Speaking of Hirsch, his presence here offers a sensible reminder that he also appeared in Gus Van Sant’s Milk. And like that audience-friendly Trojan horse, Taking Woodstock does succeed very well in recapturing Woodstock’s innocence and making you believe in human possibilities. “Hey, don’t lose that creativity, man,” says a character to Tiber, after he suggests an out-of-the-box solution . But he may as well be addressing the audience. Later in the film, after news of the hippie influx has made the rounds, Tiber finds himself unable to order “the usual” from the diner forming the Bethel social center. But the entire town hasn’t quite turned against him. Happy entrepreneurs rush up to Tiber and thank him. Is capitalism then just as much of a galvanizing force as the Woodstock ideology? It would seem so. Michael Lang pays everyone in cash, bundled in brown bags of money. “$1 for water?” says Tiber’s dad upon encountering some pre-bottled water entrepreneur. “Can you believe it?” (Just imagine if he’d encountered the inflated prices in the Coachella desert.)

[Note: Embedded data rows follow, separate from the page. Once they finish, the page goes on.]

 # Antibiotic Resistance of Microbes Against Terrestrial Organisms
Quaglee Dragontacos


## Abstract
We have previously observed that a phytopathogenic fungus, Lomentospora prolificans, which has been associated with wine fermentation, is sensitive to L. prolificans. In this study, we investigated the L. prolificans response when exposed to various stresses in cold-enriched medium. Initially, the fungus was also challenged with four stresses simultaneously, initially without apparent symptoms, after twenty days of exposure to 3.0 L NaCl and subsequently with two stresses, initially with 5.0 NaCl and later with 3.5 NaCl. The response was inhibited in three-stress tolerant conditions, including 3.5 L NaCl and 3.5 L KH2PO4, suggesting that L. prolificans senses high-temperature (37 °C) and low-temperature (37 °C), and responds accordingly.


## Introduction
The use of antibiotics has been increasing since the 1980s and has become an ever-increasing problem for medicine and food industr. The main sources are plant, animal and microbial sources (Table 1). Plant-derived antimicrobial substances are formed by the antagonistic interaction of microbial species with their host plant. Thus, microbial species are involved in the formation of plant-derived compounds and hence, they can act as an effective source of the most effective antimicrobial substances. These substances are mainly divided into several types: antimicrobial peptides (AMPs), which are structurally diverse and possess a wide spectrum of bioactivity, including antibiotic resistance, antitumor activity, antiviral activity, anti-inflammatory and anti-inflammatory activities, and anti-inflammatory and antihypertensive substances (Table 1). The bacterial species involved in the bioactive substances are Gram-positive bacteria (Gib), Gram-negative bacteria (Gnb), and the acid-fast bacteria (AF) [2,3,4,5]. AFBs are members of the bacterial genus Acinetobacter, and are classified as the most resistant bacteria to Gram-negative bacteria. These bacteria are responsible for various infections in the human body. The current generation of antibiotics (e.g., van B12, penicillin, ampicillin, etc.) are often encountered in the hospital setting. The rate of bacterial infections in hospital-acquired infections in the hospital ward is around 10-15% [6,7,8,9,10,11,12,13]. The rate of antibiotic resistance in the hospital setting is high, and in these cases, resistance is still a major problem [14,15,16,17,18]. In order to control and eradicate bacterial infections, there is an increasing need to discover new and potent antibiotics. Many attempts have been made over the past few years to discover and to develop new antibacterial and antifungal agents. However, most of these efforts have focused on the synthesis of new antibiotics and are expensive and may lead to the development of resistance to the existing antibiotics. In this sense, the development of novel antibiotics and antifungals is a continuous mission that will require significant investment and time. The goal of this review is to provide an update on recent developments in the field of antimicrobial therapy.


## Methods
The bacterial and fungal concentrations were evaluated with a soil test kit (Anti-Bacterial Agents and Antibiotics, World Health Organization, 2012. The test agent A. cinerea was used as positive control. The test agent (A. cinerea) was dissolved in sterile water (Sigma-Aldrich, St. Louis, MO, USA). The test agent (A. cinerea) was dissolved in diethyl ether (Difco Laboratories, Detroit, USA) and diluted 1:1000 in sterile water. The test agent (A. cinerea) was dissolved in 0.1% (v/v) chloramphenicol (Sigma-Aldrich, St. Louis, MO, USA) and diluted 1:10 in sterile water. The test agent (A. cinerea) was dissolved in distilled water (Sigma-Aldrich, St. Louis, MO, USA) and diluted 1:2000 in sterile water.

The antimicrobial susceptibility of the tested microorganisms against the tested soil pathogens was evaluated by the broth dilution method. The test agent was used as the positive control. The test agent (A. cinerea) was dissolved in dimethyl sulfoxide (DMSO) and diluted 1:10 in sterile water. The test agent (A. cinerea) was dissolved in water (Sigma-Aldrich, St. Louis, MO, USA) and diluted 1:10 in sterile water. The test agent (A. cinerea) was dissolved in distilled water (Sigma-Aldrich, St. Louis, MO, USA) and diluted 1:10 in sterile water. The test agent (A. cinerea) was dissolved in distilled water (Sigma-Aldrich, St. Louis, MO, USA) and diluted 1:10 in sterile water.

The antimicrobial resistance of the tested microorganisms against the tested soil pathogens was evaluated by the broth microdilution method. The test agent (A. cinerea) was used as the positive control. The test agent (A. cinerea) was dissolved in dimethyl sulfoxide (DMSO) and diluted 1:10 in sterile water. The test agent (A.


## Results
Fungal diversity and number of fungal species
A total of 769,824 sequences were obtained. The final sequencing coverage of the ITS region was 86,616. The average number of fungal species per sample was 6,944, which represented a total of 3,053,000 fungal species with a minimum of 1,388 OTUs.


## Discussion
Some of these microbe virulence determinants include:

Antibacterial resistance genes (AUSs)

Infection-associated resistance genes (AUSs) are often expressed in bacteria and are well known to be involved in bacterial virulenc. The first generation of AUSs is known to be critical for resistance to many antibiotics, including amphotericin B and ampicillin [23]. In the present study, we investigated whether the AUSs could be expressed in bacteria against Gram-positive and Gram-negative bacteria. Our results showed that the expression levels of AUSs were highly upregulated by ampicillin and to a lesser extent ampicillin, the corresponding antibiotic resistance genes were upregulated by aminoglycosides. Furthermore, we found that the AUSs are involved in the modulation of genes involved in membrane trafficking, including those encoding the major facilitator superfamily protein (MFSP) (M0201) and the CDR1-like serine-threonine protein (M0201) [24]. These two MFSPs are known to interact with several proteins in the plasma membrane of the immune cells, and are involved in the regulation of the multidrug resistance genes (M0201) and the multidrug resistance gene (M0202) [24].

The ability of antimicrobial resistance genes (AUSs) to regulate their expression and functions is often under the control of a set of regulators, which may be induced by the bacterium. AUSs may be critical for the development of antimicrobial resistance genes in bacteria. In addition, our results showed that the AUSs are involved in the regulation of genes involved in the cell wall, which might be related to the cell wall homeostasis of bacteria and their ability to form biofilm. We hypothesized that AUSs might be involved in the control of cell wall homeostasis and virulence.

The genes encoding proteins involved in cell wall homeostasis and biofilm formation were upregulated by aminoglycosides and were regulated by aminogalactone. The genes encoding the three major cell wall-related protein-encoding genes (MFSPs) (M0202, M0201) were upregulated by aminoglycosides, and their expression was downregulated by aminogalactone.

The film then, despite being a crowd-pleaser, isn’t afraid to focus on the Movement’s dissipated energies. And while Taking Woodstock may come bundled with supporting characters who contribute little to the narrative, as well as annoying split-screen homages to the Michael Wadleigh film, there’s a marvelous shot — which reminded me of the famous traffic scene from Godard’s Weekend — in which Tiber heads down a jampacked Bethel street (courtesy of a motorcycle lift from a friendly cop) past a man carrying a sign BOB DYLAN PLEASE SHOW UP, bra-burners, war protestors, a booth with a sign reading MAKE YOUR OWN SANDWICH, and much more. Today, when such people gather together for an arts festival or a political rally, there is generally some snarky photographer who wants to snap pix and post the results on Flickr for others to ridicule. But presented within this context, only a mirthless asshole would fail to see the wonder of so many types together.

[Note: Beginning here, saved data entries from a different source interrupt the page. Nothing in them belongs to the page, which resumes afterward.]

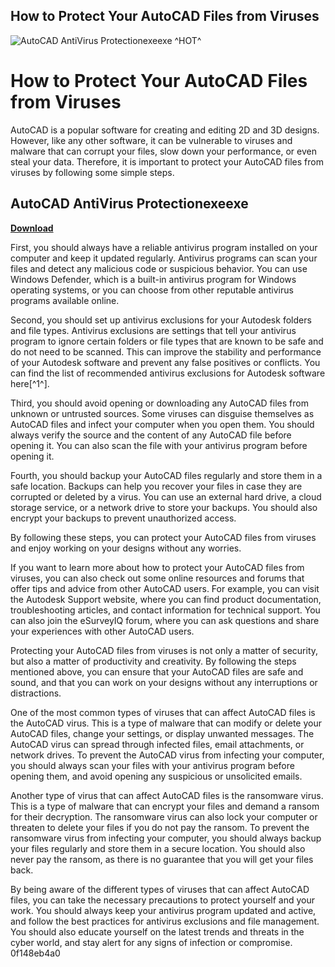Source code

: ## How to Protect Your AutoCAD Files from Viruses

 
![AutoCAD AntiVirus Protectionexeexe ^HOT^](https://2smusic.com/wp-content/uploads/2020/04/djm-750-mk2-pioneer-dj-1.jpg)

 
# How to Protect Your AutoCAD Files from Viruses
 
AutoCAD is a popular software for creating and editing 2D and 3D designs. However, like any other software, it can be vulnerable to viruses and malware that can corrupt your files, slow down your performance, or even steal your data. Therefore, it is important to protect your AutoCAD files from viruses by following some simple steps.
 
## AutoCAD AntiVirus Protectionexeexe


[**Download**](https://www.google.com/url?q=https%3A%2F%2Furlgoal.com%2F2tM8zX&sa=D&sntz=1&usg=AOvVaw23InE_shk0l4aCmvpNMVyC)

 
First, you should always have a reliable antivirus program installed on your computer and keep it updated regularly. Antivirus programs can scan your files and detect any malicious code or suspicious behavior. You can use Windows Defender, which is a built-in antivirus program for Windows operating systems, or you can choose from other reputable antivirus programs available online.
 
Second, you should set up antivirus exclusions for your Autodesk folders and file types. Antivirus exclusions are settings that tell your antivirus program to ignore certain folders or file types that are known to be safe and do not need to be scanned. This can improve the stability and performance of your Autodesk software and prevent any false positives or conflicts. You can find the list of recommended antivirus exclusions for Autodesk software here[^1^].
 
Third, you should avoid opening or downloading any AutoCAD files from unknown or untrusted sources. Some viruses can disguise themselves as AutoCAD files and infect your computer when you open them. You should always verify the source and the content of any AutoCAD file before opening it. You can also scan the file with your antivirus program before opening it.
 
Fourth, you should backup your AutoCAD files regularly and store them in a safe location. Backups can help you recover your files in case they are corrupted or deleted by a virus. You can use an external hard drive, a cloud storage service, or a network drive to store your backups. You should also encrypt your backups to prevent unauthorized access.
 
By following these steps, you can protect your AutoCAD files from viruses and enjoy working on your designs without any worries.

If you want to learn more about how to protect your AutoCAD files from viruses, you can also check out some online resources and forums that offer tips and advice from other AutoCAD users. For example, you can visit the Autodesk Support website, where you can find product documentation, troubleshooting articles, and contact information for technical support. You can also join the eSurveyIQ forum, where you can ask questions and share your experiences with other AutoCAD users.
 
Protecting your AutoCAD files from viruses is not only a matter of security, but also a matter of productivity and creativity. By following the steps mentioned above, you can ensure that your AutoCAD files are safe and sound, and that you can work on your designs without any interruptions or distractions.

One of the most common types of viruses that can affect AutoCAD files is the AutoCAD virus. This is a type of malware that can modify or delete your AutoCAD files, change your settings, or display unwanted messages. The AutoCAD virus can spread through infected files, email attachments, or network drives. To prevent the AutoCAD virus from infecting your computer, you should always scan your files with your antivirus program before opening them, and avoid opening any suspicious or unsolicited emails.
 
Another type of virus that can affect AutoCAD files is the ransomware virus. This is a type of malware that can encrypt your files and demand a ransom for their decryption. The ransomware virus can also lock your computer or threaten to delete your files if you do not pay the ransom. To prevent the ransomware virus from infecting your computer, you should always backup your files regularly and store them in a secure location. You should also never pay the ransom, as there is no guarantee that you will get your files back.
 
By being aware of the different types of viruses that can affect AutoCAD files, you can take the necessary precautions to protect yourself and your work. You should always keep your antivirus program updated and active, and follow the best practices for antivirus exclusions and file management. You should also educate yourself on the latest trends and threats in the cyber world, and stay alert for any signs of infection or compromise.
 0f148eb4a0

Lee’s made a film that, like The Ice Storm, succeeds in getting us beyond our present historical reference point and reconsidering some of the virtues we abandoned in the past. And maybe the energies of self-preservation will be dissipated by the rush to collective understanding. Yes, that’s a Utopian ideal. But, as Oscar Wilde once said, a map of the world that does not include Utopia is not even worth glancing at.